*Excerpt provided*.
*** Begin section ***

Wednesday, January 04, 2012

This blog has moved

Hello, first of all, a happy 2012 and the best wishes for the New Year! Note that I have moved my blog to here. I have already a few interesting posts up, how about an entry on how to shoot those great long exposure photos without the filters and calculations? Have a look here.


See you there.

Wednesday, September 07, 2011

Updated my gallery

Just to let you know that I updated my main gallery to show off some of my photos a bit better. I have been looking for a Lightroom plug in for a long time and was initially tempted to use the plug ins from the Turning Gate but decided against it when I came across the plug ins on the Photographers Toolbox, see here, as they are a lot easier to use, cheaper and offered the functionality I was looking for.

Please click-through and visit my galleries.

Friday, August 19, 2011

Tilting at windmills ― Kinderdijk

As of today, I will be blogging some of the photos I took at Kinderdijk, the Unesco World Heritage site not too far from Rotterdam in the Netherlands. Just click through on the photo to go to the actual blog entry.

ADOX CHS 25 ART at EI 25, developed in APH 09 1:80 for 12 minutes. Agitation: 2 inversions every 30 seconds.

I won’t bore you with the historical background as it is all well documented in Wikipedia, but I do wish to tell you about the fun I had on my photo walk at Kinderdijk. Frankly, I had low expectations and was intimidated by the large number of excellent photos I had seen and was assuming that my interpretation was only going to be a boring copy of the work everybody comes home with. As it turned out, this wasn’t true at all, I did enjoy myself a lot, the place wasn’t too busy and I think it was possible to get some shots I hadn’t seen so far. Judge for yourself the next few days.

*** End section ***

*Job item A*. In the photography blog posts, how many minutes was the ADOX CHS 25 ART film developed in APH 09?
*Job item B*. Carry the photography blog posts forward with a few more sentences, starting right after "Judge for yourself the next few days."

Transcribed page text
*** Begin section ***

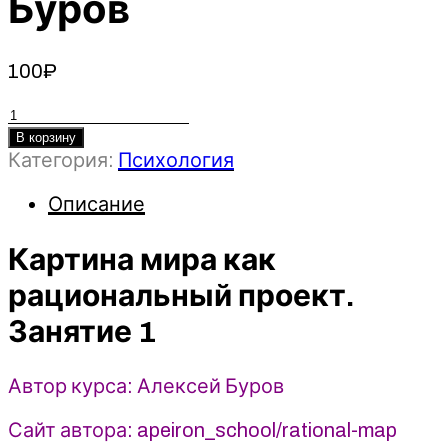
Буров
100
₽
Количество
товара
В корзину
Категория:
Психология
Картина
мира
Описание
как
рациональный
Картина мира как
проект.
Занятие
рациональный проект.
1
-
Занятие 1
2022
-
Автор курса: Алексей Буров
Алексей
Буров
Сайт автора: apeiron_school/rational-map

*** End section ***

*Response A*. 12 minutes.

*Response B*.
Thursday, August 18, 2011

The medieval city of Zutphen from the River IJssel

One of the things that I do enjoy shooting with my DSLR, and frankly, it is the only thing I do use my DSLR for lately, is the creation of 360° panoramas. I do publish my panoramas at, please follow the link to see more of my work.

The above panorama is of the city of Zutphen, historically an important medieval city but currently a small town of little consequence which does actually contribute enormously to the quality of life there. Click-through on the image to actually navigate around in it. In this particular panorama, I used three bracketed images for each of the 24 shots I would need for the 360° view with my camera and lens combination and used Exposure Fusion to get a better dynamic range for this image, i.e. the shadows are well exposed while the highlights are not blown out even with the sun in this image. Enjoy!

Saturday, January 01, 2011

Tonemapping, bleh!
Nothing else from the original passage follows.